Pretty much all the economic debate is about monetary and fiscal policy, which are ways of manipulating (possibly weakly) aggregate demand, rather than aggregate supply. However, with labour productivity growth is at a record low, surely we need to think about the supply-side too.
I am not unusual in worrying on this score. Andrew Sentance said last night that the output gap might be smaller than thought, which is consistent with the notion that the recession has permanently reduced our supply potential. And in its green budget, the IFS forecast that productivity growth will average only around 1% a year over the next five years.
So, what can be done about the supply-side?
One possible answer is: nothing. Maybe productivity has slowed because we’ve just run out of the technological changes that have caused it to grow rapidly in the past. There’s not much we can do about this. Or maybe the changes we’ve had are welfare-enhancing rather than productivity-enhancing. The interweb gives us free music and news, and so reduces the measured output of the news and music businesses without actually hurting aggregate well-being. Or maybe I’m just wrong and we will soon get a vigorous procyclical rise in productivity.
Another possible answer is to the free market one; shrinking the state, cutting taxes and removing regulation will raise productivity. I fear, though, that such proposals contain a high ratio of prejudice and self-interest to empirical evidence; looking at the time series of productivity growth, you’d struggle to identify a successful Thatcher revolution.
Indeed, I fear that memories of Thatcherism are downright pernicious here. Too many people have associated supply-side policies with mere attacks upon trades unions and welfare benefits, with the result that they have failed to think more seriously about the supply-side policies.
So, can I suggest three other possibilities?
1. Reducing barriers to entry. It cannot be stressed enough - which is why I bang on about it even though no-one else does - that productivity growth comes (pdf) from the entry and exit of firms, and not so much from incumbent ones upping their game. This implies that obstacles to new business formation must be removed. Whether these are mostly red tape, the lack of finance, or whatever, is moot. The point is that serious economic policy would give a huge weight to removing them.

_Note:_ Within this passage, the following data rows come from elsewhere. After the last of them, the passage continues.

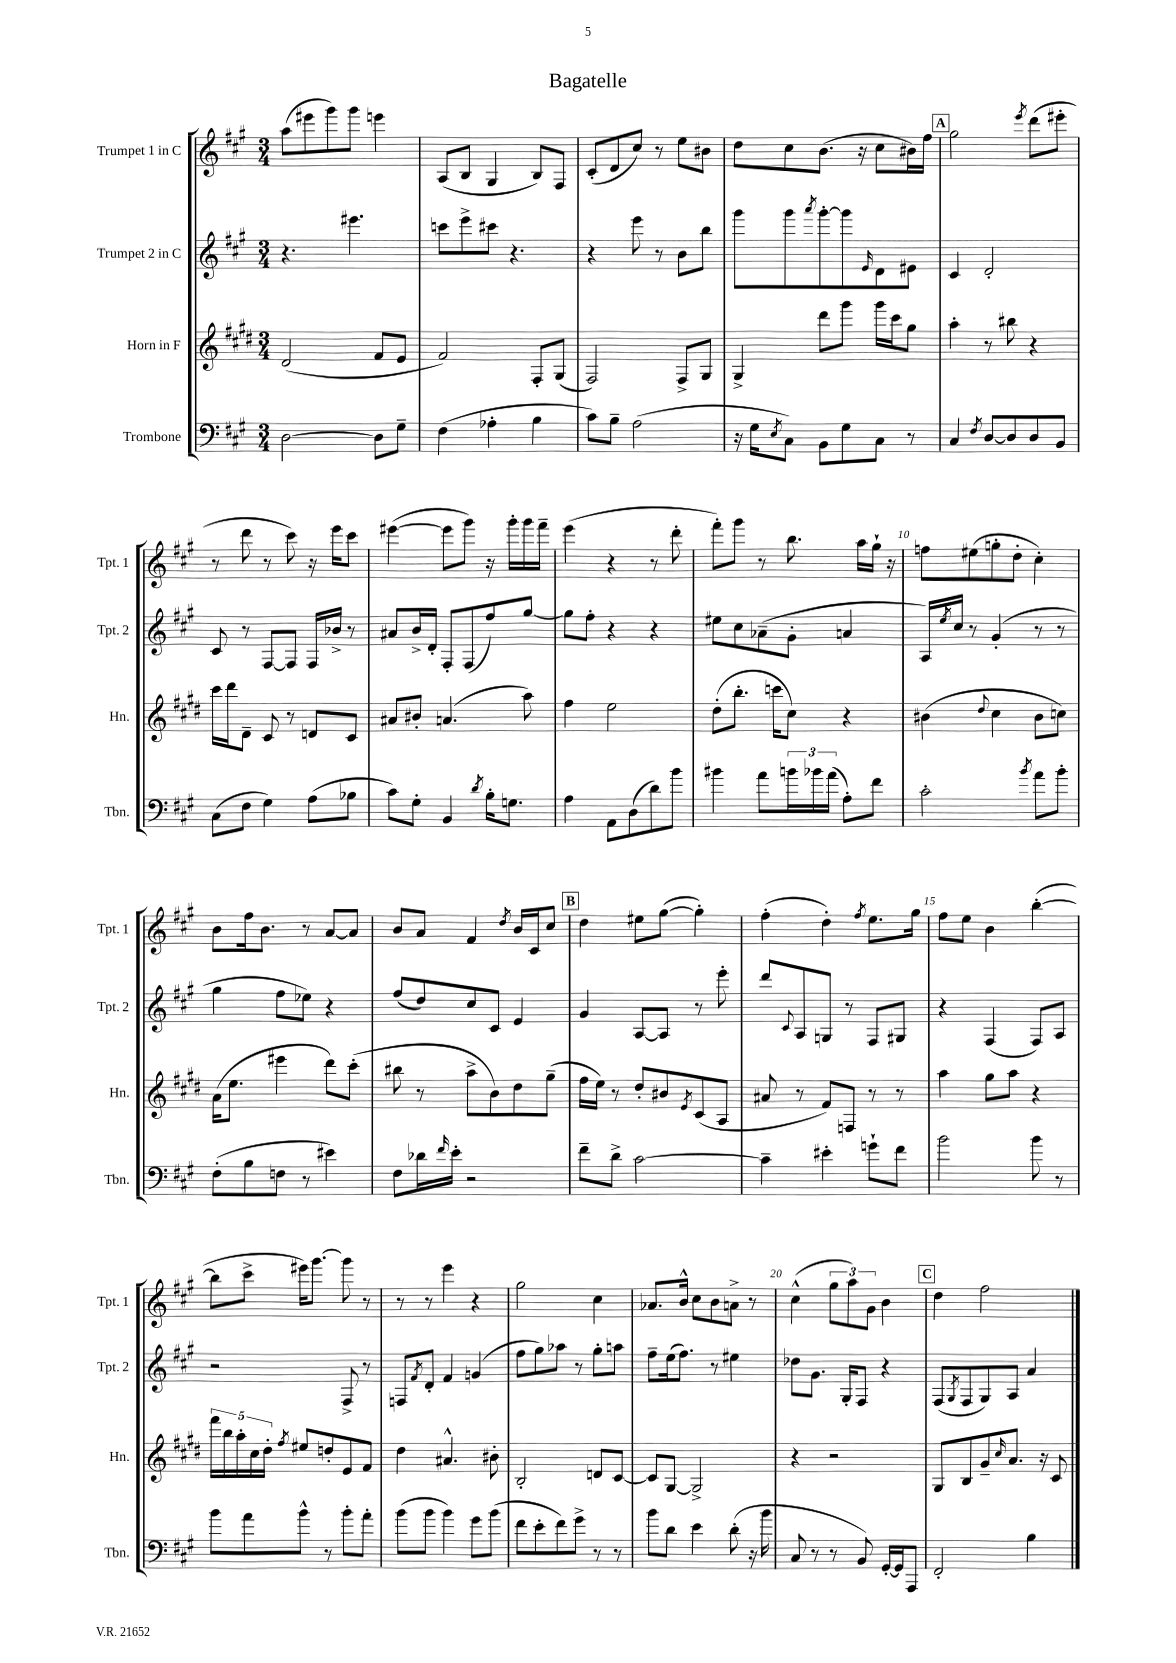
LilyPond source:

\header { title = "Bagatelle" }
<<
\new StaffGroup <<
\new Staff = "s0" \with { instrumentName = "Trumpet 1 in C" shortInstrumentName = "Tpt. 1" } {
    \clef treble \key a \major \numericTimeSignature \time 3/4
    a''8( eis'''8 gis'''8) gis'''8 e'''4 |
    a8( b8 gis4 b8) fis8 |
    cis'8-.( d'8 cis''8) r8 e''8 bis'8 |
    d''8 cis''8 b'8.( r16 cis''8 bis'16) fis''16 |
    \mark \markup { \box "A" } gis''2 \acciaccatura { e'''8 } d'''8( eis'''8-. |
    r8 d'''8 r8 cis'''8) r16 e'''16 cis'''8 |
    eis'''4~( eis'''8 gis'''8) r16 gis'''16-. gis'''16 fis'''16-- |
    e'''4( r4 r8 d'''8-. |
    fis'''8-.) gis'''8 r8 b''8. a''16 gis''16-! r16 |
    f''8 eis''8( g''8-. d''8-. cis''4-.) |
    b'8 fis''16 b'8. r8 a'8~ a'8 |
    b'8 a'8 fis'4 \acciaccatura { d''8 } b'16 cis'16 cis''8 |
    \mark \markup { \box "B" } d''4 eis''8 gis''8~( gis''4-.) |
    fis''4-.( d''4-.) \acciaccatura { fis''8 } e''8. gis''16 |
    fis''8 e''8 b'4 b''4~-.( |
    b''8 cis'''8-> eis'''16) gis'''8.~ gis'''8 r8 |
    r8 r8 e'''4 r4 |
    gis''2 cis''4 |
    aes'8. b'16-^ cis''8 b'8 a'8-> r8 |
    cis''4-^( \tuplet 3/2 { gis''8 a''8) gis'8 } b'4 |
    \mark \markup { \box "C" } d''4 fis''2 \bar "|." |
}
\new Staff = "s1" \with { instrumentName = "Trumpet 2 in C" shortInstrumentName = "Tpt. 2" } {
    \clef treble \key a \major \numericTimeSignature \time 3/4
    r4. eis'''4. |
    c'''8 e'''8-> cis'''8 r4. |
    r4 e'''8 r8 b'8 b''8 |
    gis'''8 gis'''8 \acciaccatura { a'''8 } gis'''8~-. gis'''8 \grace { e'16 } d'8 eis'8 |
    \mark \markup { \box "A" } cis'4 d'2-. |
    cis'8 r8 fis8~ fis8 fis16 bes'16-> r8 |
    ais'8 b'16-> d'16-. fis8-. fis8( fis''8) gis''8~ |
    gis''8 fis''8-. r4 r4 |
    eis''8 cis''8 aes'8--( gis'8-. a'4 |
    a16) \acciaccatura { e''8 } cis''16 r8 gis'4-.( r8 r8 |
    gis''4 fis''8 ees''8) r4 |
    fis''8( d''8) cis''8 cis'8 e'4 |
    \mark \markup { \box "B" } gis'4 a8~ a8 r8 e'''8-. |
    d'''8 \appoggiatura { cis'8 } a8 g8 r8 fis8 gis8 |
    r4 fis4( fis8) a8 |
    r2 fis8-> r8 |
    f8 \acciaccatura { fis'8 } d'8-. fis'4 g'4( |
    fis''8 gis''8) aes''8 r8 gis''8-. a''8 |
    fis''8-- e''16( fis''8.) r8 eis''4 |
    des''8 gis'8. gis16-. fis8 r4 |
    \mark \markup { \box "C" } fis8( \acciaccatura { gis8 } fis8 gis8) a8 a'4 \bar "|." |
}
\new Staff = "s2" \with { instrumentName = "Horn in F" shortInstrumentName = "Hn." } {
    \clef treble \key e \major \numericTimeSignature \time 3/4
    dis'2( fis'8 e'8 |
    fis'2) fis8-. gis8( |
    fis2) fis8-> gis8 |
    gis4-> dis'''8 gis'''8 gis'''16 cis'''16 gis''8 |
    \mark \markup { \box "A" } a''4-. r8 bis''8 r4 |
    cis'''16 dis'''16 dis'8-- cis'8 r8 d'8 cis'8 |
    ais'8 bis'8-. a'4.( a''8) |
    fis''4 e''2 |
    dis''8-.( b''8.-. c'''16 cis''8) r4 |
    bis'4( \appoggiatura { dis''8 } cis''4 bis'8 c''8) |
    a'16( e''8. eis'''4 dis'''8) cis'''8-.( |
    bis''8 r8 a''8-> b'8) dis''8 gis''8--( |
    \mark \markup { \box "B" } fis''16 e''16) r8 dis''8-. bis'8 \acciaccatura { e'8 } cis'8( a8 |
    ais'8 r8 fis'8) f8 r8 r8 |
    a''4 gis''8 a''8 r4 |
    \tuplet 5/4 { fis'''16 b''16 a''16-. cis''16 dis''16-. } \acciaccatura { fis''8 } eis''8 d''8-. e'8 fis'8 |
    dis''4 ais'4.-^ bis'8-. |
    b2-. d'8 cis'8~ |
    cis'8 gis8~ gis2-> |
    r4 r2 |
    \mark \markup { \box "C" } gis8 b8 gis'8-- \grace { cis''16 } a'8. r16 cis'8 \bar "|." |
}
\new Staff = "s3" \with { instrumentName = "Trombone" shortInstrumentName = "Tbn." } {
    \clef bass \key a \major \numericTimeSignature \time 3/4
    d2~ d8 gis8-- |
    fis4( aes4-. b4 |
    cis'8) b8-- a2( |
    r16 gis16 \acciaccatura { e8 } cis8) b,8 gis8 cis8 r8 |
    \mark \markup { \box "A" } cis4 \acciaccatura { fis8 } d8~ d8 d8 b,8 |
    cis8( fis8 gis4) a8( bes8 |
    cis'8) gis8-. b,4 \acciaccatura { d'8 } b16-. g8. |
    a4 a,8 d8( d'8) b'8 |
    bis'4 a'8 \tuplet 3/2 { b'16 bes'16 a'16( } a8-.) fis'8 |
    cis'2-. \acciaccatura { b'8 } a'8 b'8-. |
    fis8-.( b8 f8 r8 eis'4) |
    fis8 des'16 \grace { fis'16 } e'16-. r2 |
    \mark \markup { \box "B" } fis'8-- d'8-> cis'2~ |
    cis'4-- eis'4-. g'8-! fis'8 |
    b'2 b'8 r8 |
    b'8 a'8 b'8-^ r8 b'8-. a'8-. |
    b'8( b'8 b'4) gis'8 b'8( |
    fis'8 e'8-. fis'8) gis'8-> r8 r8 |
    b'8 d'8 e'4 d'8-.( r16 b'16 |
    cis8 r8 r8 b,8) gis,16~-. gis,16 a,,8 |
    \mark \markup { \box "C" } fis,2-. b4 \bar "|." |
}
>>
>>
\layout { \context { \Score \override BarNumber.break-visibility = ##(#f #t #t) barNumberVisibility = #(every-nth-bar-number-visible 5) } }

2. Active labour market policies. One aspect of the productivity slowdown is a mismatch between unemployed workers and available vacancies. Policies that help match workers to vacancies are thus necessary. One important dimension here is the need for training, especially of the young unemployed.
3. Immigration. Migrant workers can help relieve labour shortages, and so should be encouraged.
4. Infrastructure investment or (more radically) ending presenteeism. Commuting is so burdensome that a day’s work is often a mere postscript to the effort of getting there. This, surely, must change.
You might add to this welfare reform. But it’s not clear to me that shortages of unskilled workers are a significant supply-side problem.
I’ll grant that I’m being vague here. But that’s because I hope to encourage better, more detailed ideas. My points are simply that monetary and fiscal policy are not enough.